Jeremy Walsh was hired “a few weeks ago” as the AI chief, according to one FDA official, and will coordinate an agency-wide rollout of the technology, along with Sridhar Mantha, a director of the FDA’s Center for Drug Evaluation and Research (CDER).
Walsh previously led enterprise-scale technology deployments across federal health and intelligence agencies, and Mantha recently led the Office of Business Informatics in CDER.
“In a historic first for the agency, FDA Commissioner Martin A. Makary, M.D., M.P.H., today announced an aggressive timeline to scale use of artificial intelligence (AI) internally across all FDA centers by June 30, 2025, following the completion of a new generative AI pilot for scientific reviewers,” said a May 8 FDA announcement.

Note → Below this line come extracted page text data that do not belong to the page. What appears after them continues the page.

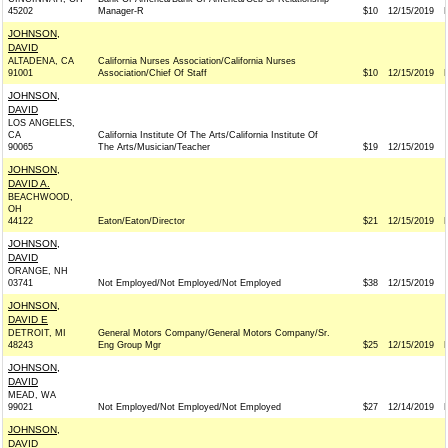
45202
Manager-R
$10
12/15/2019
JOHNSON,
DAVID
ALTADENA, CA
California Nurses Association/California Nurses
91001
Association/Chief Of Staff
$10
12/15/2019
JOHNSON,
DAVID
LOS ANGELES,
CA
California Institute Of The Arts/California Institute Of
90065
The Arts/Musician/Teacher
$19
12/15/2019
JOHNSON,
DAVID A.
BEACHWOOD,
OH
44122
Eaton/Eaton/Director
$21
12/15/2019
JOHNSON,
DAVID
ORANGE, NH
03741
Not Employed/Not Employed/Not Employed
$38
12/15/2019
JOHNSON,
DAVID E
DETROIT, MI
General Motors Company/General Motors Company/Sr.
48243
Eng Group Mgr
$25
12/15/2019
JOHNSON,
DAVID
MEAD, WA
99021
Not Employed/Not Employed/Not Employed
$27
12/14/2019
JOHNSON,
DAVID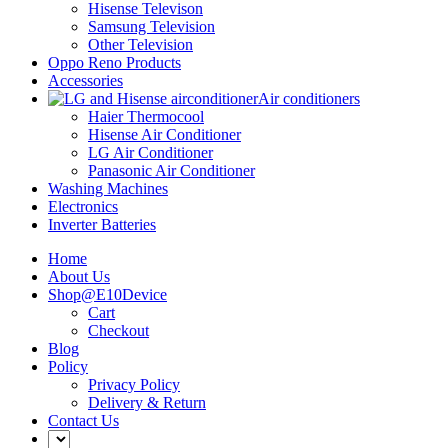
Hisense Televison
Samsung Television
Other Television
Oppo Reno Products
Accessories
Air conditioners
Haier Thermocool
Hisense Air Conditioner
LG Air Conditioner
Panasonic Air Conditioner
Washing Machines
Electronics
Inverter Batteries
Home
About Us
Shop@E10Device
Cart
Checkout
Blog
Policy
Privacy Policy
Delivery & Return
Contact Us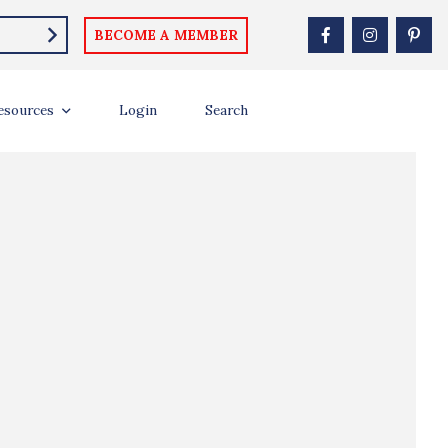
BECOME A MEMBER
esources
Login
Search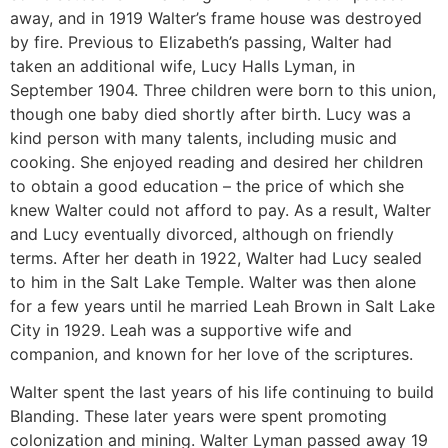
away, and in 1919 Walter’s frame house was destroyed
by fire. Previous to Elizabeth’s passing, Walter had
taken an additional wife, Lucy Halls Lyman, in
September 1904. Three children were born to this union,
though one baby died shortly after birth. Lucy was a
kind person with many talents, including music and
cooking. She enjoyed reading and desired her children
to obtain a good education – the price of which she
knew Walter could not afford to pay. As a result, Walter
and Lucy eventually divorced, although on friendly
terms. After her death in 1922, Walter had Lucy sealed
to him in the Salt Lake Temple. Walter was then alone
for a few years until he married Leah Brown in Salt Lake
City in 1929. Leah was a supportive wife and
companion, and known for her love of the scriptures.
Walter spent the last years of his life continuing to build
Blanding. These later years were spent promoting
colonization and mining. Walter Lyman passed away 19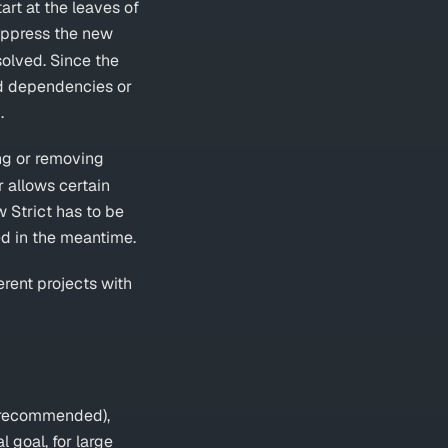
tart at the leaves of
uppress the new
olved. Since the
d dependencies or
.
ng or removing
r allows certain
w Strict has to be
ed in the meantime.
erent projects with
 (recommended),
l goal, for large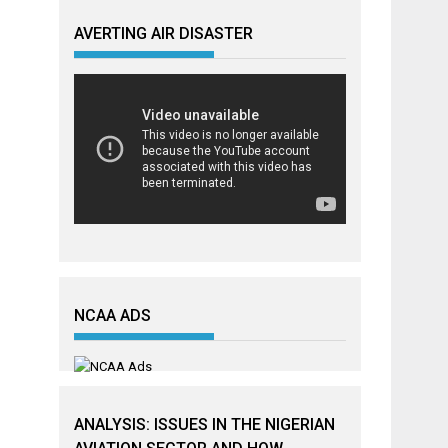
AVERTING AIR DISASTER
NCAA ADS
ANALYSIS: ISSUES IN THE NIGERIAN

“I was blown away by the success of our first AI-assisted scientific review pilot,” said Makary. “We need to value our scientists’ time and reduce the amount of non-productive busywork that has historically consumed much of the review process. The agency-wide deployment of these capabilities holds tremendous promise in accelerating the review time for new therapies.”
Food ingredient reviews also should benefit from the new technology and the new hire, Kyle Diamantas, deputy commissioner of the FDA’s Human Foods Program, said at the May 15 Food Safety Summit.
Generative AI tools allow FDA scientists and subject matter experts to spend less time on tedious, repetitive tasks that often slow down the review process, the agency’s announcement said.
“This is a game-changer technology that has enabled me to perform scientific review tasks in minutes that used to take three days,” said Jinzhong (Jin) Liu, deputy director of the Office of Drug Evaluation Sciences, Office of New Drugs, in CDER.
To reflect the urgency of this effort, Dr. Makary directed all FDA centers to begin deployment immediately, with the goal of full integration by the end of June. Work will continue to expand use cases, improve functionality and adapt to the evolving needs of each center after June 30. By that date, all centers will be operating on a common, secure generative AI system integrated with FDA’s internal data platforms.
“There have been years of talk about AI capabilities in frameworks, conferences and panels but we cannot afford to keep talking. It is time to take action,” Makary continued. “The opportunity to reduce tasks that once took days to just minutes is too important to delay.”
At a lengthy Sept. 25 public meeting on the subject of post-market reviews of food additives, Kristi Muldoon Jacobs, then director of FDA's office of food additive safety, said: “We acknowledge we're living in an information age, and we are often under a deluge of information of varying reliability, and this is presenting a real challenge to our post-market work.” She noted that the National Institutes of Health publishes between 4,000 and 7,000 new scientific articles each day, most of which should be considered for the post-market review process.